Señaló el acantilado que se elevaba delante de ellos a su derecha, pasado el aparcamiento de Polcare Cove. El sendero de la costa subía dibujando una raya estrecha en la tierra ascendente y, bajando desde la cima del acantilado, había dos figuras. La que iba delante iluminaba el camino oscuro bajo la lluvia con una linterna. Detrás, una figura más pequeña elegía una ruta entre las piedras mojadas que sobresalían de la tierra allí donde el sendero se había abierto de manera inadecuada.
– Maldito niño. Me va a matar a disgustos. ¡Baja de ahí, Peter Hannaford! -gritó Bea-. Te he dicho que te quedaras en el coche, hablaba muy en serio y lo sabes muy bien, maldita sea. Y usted, agente, ¿qué diablos hace, dejando que un niño…?
– No te oyen, cariño -dijo Ray-. Déjame a mí. Chilló el nombre de Pete a voz en cuello. Dio una orden que sólo un tonto no habría obedecido. Pete bajó corriendo el resto del sendero y ya tenía su excusa preparada cuando se reunió con ellos.
– No me he acercado al cuerpo -dijo-. Me has dicho que no podía y no lo he hecho. Mick puede decírtelo. Lo único que he hecho ha sido subir el camino con él. Estaba…
– No te andes con chiquitas con tu madre -le dijo Ray.
– Ya sabes cómo me siento cuando haces eso, Pete -dijo Bea-. Dile hola a tu padre y vete de aquí antes de que te dé una azotaina como te mereces.
– Hola -dijo el niño. Alargó la mano a su padre para estrechársela y Ray le complació. Bea apartó la mirada. Ella no habría permitido un apretón de manos: habría cogido al chico y le habría dado un beso.
Mick McNulty se acercó a ellos por detrás.
– Lo siento, jefa -dijo-. No sabía…
– No pasa nada. -Ray puso las manos en los hombros de Pete y le dio la vuelta con firmeza en dirección al Porsche-. He pensado que podríamos cenar comida tailandesa -le dijo a su hijo.
Pete detestaba la comida tailandesa, pero Bea dejó que se arreglaran entre ellos. Le lanzó una mirada a Pete que el chico no podía no entender: «Aquí no», decía. Él hizo una mueca.
Ray le dio a Bea un beso en la mejilla.
– Cuídate -le dijo.
– Ándate con ojo. La carretera está resbaladiza. -Y luego, porque no pudo contenerse-: No te lo he dicho antes; tienes buen aspecto, Ray.
– Me sirve de mucho -contestó él, y se marchó con su hijo. Pete se detuvo junto al coche de Bea. Sacó las botas de fútbol.
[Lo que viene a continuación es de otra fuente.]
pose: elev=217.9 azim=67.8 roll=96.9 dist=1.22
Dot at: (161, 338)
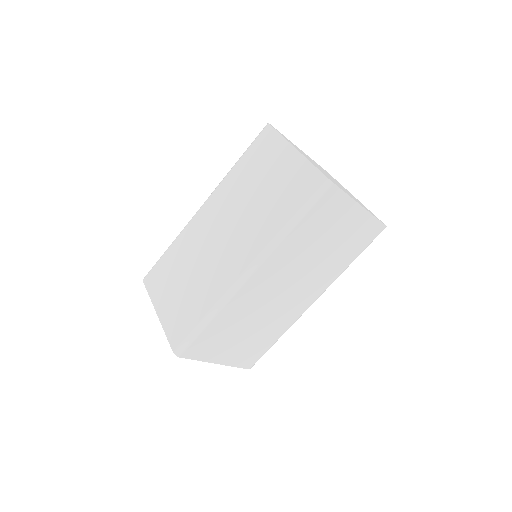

Bea no le dijo que las dejara.
– Bueno, ¿qué tenemos? -le preguntó al agente McNulty.
McNulty señaló la cima del acantilado.
– Hay una mochila para que la recoja la policía científica. Supongo que será del chico.
– ¿Algo más?
– Pruebas de cómo cayó el pobre desgraciado. También lo he dejado para la científica.
– ¿Qué pruebas?
– Hay unos peldaños en la cima, a unos tres metros más o menos del borde del acantilado. Marcan el extremo oeste de un pasto de vacas. Había puesto una eslinga alrededor, que se supone que es donde fijó el mosquetón y la cuerda para descender por el acantilado.